The 116-year-old woman believed to be the oldest person in the world passed away yesterday afternoon.
The Associated Press reported that Besse Cooper, a retired Georgia school teacher with a passion for politics, died quietly in her bed at a Monroe, Ga. nursing home about an hour’s drive from Atlanta. Cooper had recently battled stomach flu, but she had reportedly recovered by Monday. On Tuesday, Cooper had her hair set and watched a Christmas movie, but then she experienced breathing problems. She expired at about 2 p.m. after receiving oxygen.
“With her hair fixed it looked like she was ready to go,” Sidney Cooper, Besse Cooper’s 77-year-old son, told the AP.
The younger Cooper said his mother was a determined, strong and intelligent individual. CNN reported that just five years after her birth in 1896, Besse Cooper started walking from her family’s Sullivan County, Tenn. log cabin to school in order to make sure one of her brothers got to class. Her time in the classroom developed into a love for school, and she eventually studied education at Johnson City’s East Tennessee Normal School (now East Tennessee State University).
After graduation, she started teaching in Tennessee for $35 an hour, but she moved to Monroe during World War I after her friend informed her she could make more money in the Peach State, according to CNN.
In addition to her appreciation for education, Besse Cooper also developed a fondness for politics. CNN reported she joined the suffrage movement when she was 24, speaking about the importance of having a voice in politics and registering women to vote. After the 19th Amendment granted women the right to vote, she never missed a chance to cast her ballot — except twice (In 2012 and in 1948, when she and her husband — who died in 1963 — believed Thomas Dewey would easily win).
Sidney Cooper told CNN that his mother cherished her 80s most out of the nearly 12 decades she lived. He said she loved to garden, watch the news on TV and read — despite her declining eyesight. But Besse Cooper still had it going on, even during the last years of her life. As an 111-year-old, she impressed Robert Young, Guinness senior consultant for gerontology, with her abilities.
“It’s a sad day for me,” Young told AP of Besse Cooper’s death. “At that age she was doing really well, she was able to read books.”

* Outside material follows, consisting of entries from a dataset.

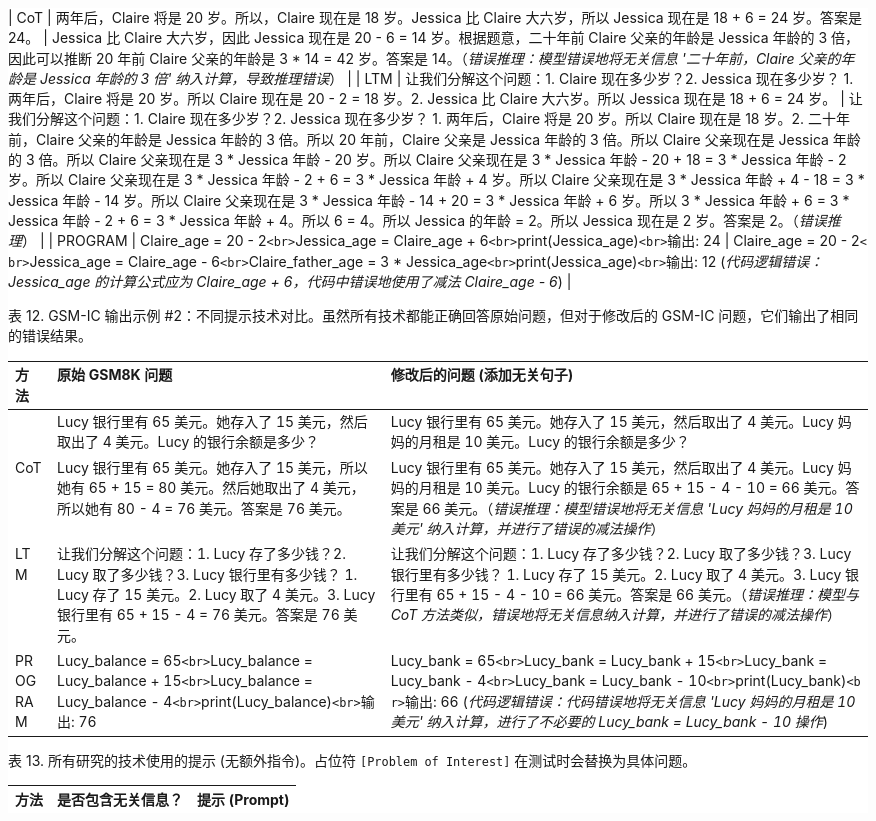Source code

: | CoT     | 两年后，Claire 将是 20 岁。所以，Claire 现在是 18 岁。Jessica 比 Claire 大六岁，所以 Jessica 现在是 18 + 6 = 24 岁。答案是 24。                                                                      | Jessica 比 Claire 大六岁，因此 Jessica 现在是 20 - 6 = 14 岁。根据题意，二十年前 Claire 父亲的年龄是 Jessica 年龄的 3 倍，因此可以推断 20 年前 Claire 父亲的年龄是 3 * 14 = 42 岁。答案是 14。（*错误推理：模型错误地将无关信息 '二十年前，Claire 父亲的年龄是 Jessica 年龄的 3 倍' 纳入计算，导致推理错误*）                                                                                                                                                                                                                                                                                                                                                                                                                                                                                                        |
| LTM     | 让我们分解这个问题：1. Claire 现在多少岁？2. Jessica 现在多少岁？ 1. 两年后，Claire 将是 20 岁。所以 Claire 现在是 20 - 2 = 18 岁。2. Jessica 比 Claire 大六岁。所以 Jessica 现在是 18 + 6 = 24 岁。 | 让我们分解这个问题：1. Claire 现在多少岁？2. Jessica 现在多少岁？ 1. 两年后，Claire 将是 20 岁。所以 Claire 现在是 18 岁。2. 二十年前，Claire 父亲的年龄是 Jessica 年龄的 3 倍。所以 20 年前，Claire 父亲是 Jessica 年龄的 3 倍。所以 Claire 父亲现在是 Jessica 年龄的 3 倍。所以 Claire 父亲现在是 3 * Jessica 年龄 - 20 岁。所以 Claire 父亲现在是 3 * Jessica 年龄 - 20 + 18 = 3 * Jessica 年龄 - 2 岁。所以 Claire 父亲现在是 3 * Jessica 年龄 - 2 + 6 = 3 * Jessica 年龄 + 4 岁。所以 Claire 父亲现在是 3 * Jessica 年龄 + 4 - 18 = 3 * Jessica 年龄 - 14 岁。所以 Claire 父亲现在是 3 * Jessica 年龄 - 14 + 20 = 3 * Jessica 年龄 + 6 岁。所以 3 * Jessica 年龄 + 6 = 3 * Jessica 年龄 - 2 + 6 = 3 * Jessica 年龄 + 4。所以 6 = 4。所以 Jessica 的年龄 = 2。所以 Jessica 现在是 2 岁。答案是 2。（*错误推理*） |
| PROGRAM | Claire_age = 20 - 2`<br>`Jessica_age = Claire_age + 6`<br>`print(Jessica_age)`<br>`输出: 24                                                                                                    | Claire_age = 20 - 2`<br>`Jessica_age = Claire_age - 6`<br>`Claire_father_age = 3 * Jessica_age`<br>`print(Jessica_age)`<br>`输出: 12 (*代码逻辑错误：Jessica_age 的计算公式应为 Claire_age + 6，代码中错误地使用了减法 Claire_age - 6*)                                                                                                                                                                                                                                                                                                                                                                                                                                                                                                                                                                      |

表 12. GSM-IC 输出示例 #2：不同提示技术对比。虽然所有技术都能正确回答原始问题，但对于修改后的 GSM-IC 问题，它们输出了相同的错误结果。

| 方法    | 原始 GSM8K 问题                                                                                                                                                                          | 修改后的问题 (添加无关句子)                                                                                                                                                                                                                                                               |
| :------ | :--------------------------------------------------------------------------------------------------------------------------------------------------------------------------------------- | :---------------------------------------------------------------------------------------------------------------------------------------------------------------------------------------------------------------------------------------------------------------------------------------- |
|         | Lucy 银行里有 65 美元。她存入了 15 美元，然后取出了 4 美元。Lucy 的银行余额是多少？                                                                                                      | Lucy 银行里有 65 美元。她存入了 15 美元，然后取出了 4 美元。Lucy 妈妈的月租是 10 美元。Lucy 的银行余额是多少？                                                                                                                                                                            |
| CoT     | Lucy 银行里有 65 美元。她存入了 15 美元，所以她有 65 + 15 = 80 美元。然后她取出了 4 美元，所以她有 80 - 4 = 76 美元。答案是 76 美元。                                                    | Lucy 银行里有 65 美元。她存入了 15 美元，然后取出了 4 美元。Lucy 妈妈的月租是 10 美元。Lucy 的银行余额是 65 + 15 - 4 - 10 = 66 美元。答案是 66 美元。（*错误推理：模型错误地将无关信息 'Lucy 妈妈的月租是 10 美元' 纳入计算，并进行了错误的减法操作*）                                  |
| LTM     | 让我们分解这个问题：1. Lucy 存了多少钱？2. Lucy 取了多少钱？3. Lucy 银行里有多少钱？ 1. Lucy 存了 15 美元。2. Lucy 取了 4 美元。3. Lucy 银行里有 65 + 15 - 4 = 76 美元。答案是 76 美元。 | 让我们分解这个问题：1. Lucy 存了多少钱？2. Lucy 取了多少钱？3. Lucy 银行里有多少钱？ 1. Lucy 存了 15 美元。2. Lucy 取了 4 美元。3. Lucy 银行里有 65 + 15 - 4 - 10 = 66 美元。答案是 66 美元。（*错误推理：模型与 CoT 方法类似，错误地将无关信息纳入计算，并进行了错误的减法操作*）      |
| PROGRAM | Lucy_balance = 65`<br>`Lucy_balance = Lucy_balance + 15`<br>`Lucy_balance = Lucy_balance - 4`<br>`print(Lucy_balance)`<br>`输出: 76                                              | Lucy_bank = 65`<br>`Lucy_bank = Lucy_bank + 15`<br>`Lucy_bank = Lucy_bank - 4`<br>`Lucy_bank = Lucy_bank - 10`<br>`print(Lucy_bank)`<br>`输出: 66 (*代码逻辑错误：代码错误地将无关信息 'Lucy 妈妈的月租是 10 美元' 纳入计算，进行了不必要的 Lucy_bank = Lucy_bank - 10 操作*) |

表 13. 所有研究的技术使用的提示 (无额外指令)。占位符 `[Problem of Interest]` 在测试时会替换为具体问题。

| 方法    | 是否包含无关信息？ | 提示 (Prompt)                                                                                                                                                                                                                                                                                                                                                |
| :------ | :----------------- | :----------------------------------------------------------------------------------------------------------------------------------------------------------------------------------------------------------------------------------------------------------------------------------------------------------------------------------------------------------- |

AP reported the supercentenarian was distinguished as the oldest person on the planet in January 2011. In May of the same year, however, Guinness World Records discovered another woman who was 48 days older, Brazilian Maria Gomes Valentin. After Valentin died the following month, Cooper reclaimed the honor no other Georgian has ever received. She told Guinness in 2012 that her secret to longevity was staying out of others’ business and abstaining from junk food.
Besse Cooper’s death makes 115-year-old Dina Manfredini, who lives in Johnston, Iowa, the new record holder. Only seven other people in history have bested Besse Cooper’s time on this Earth — 116 years and 100 days, according to Guinness. The oldest person ever documented — France’s Jeanne Calment, who passed away in 1997, lived to be 122.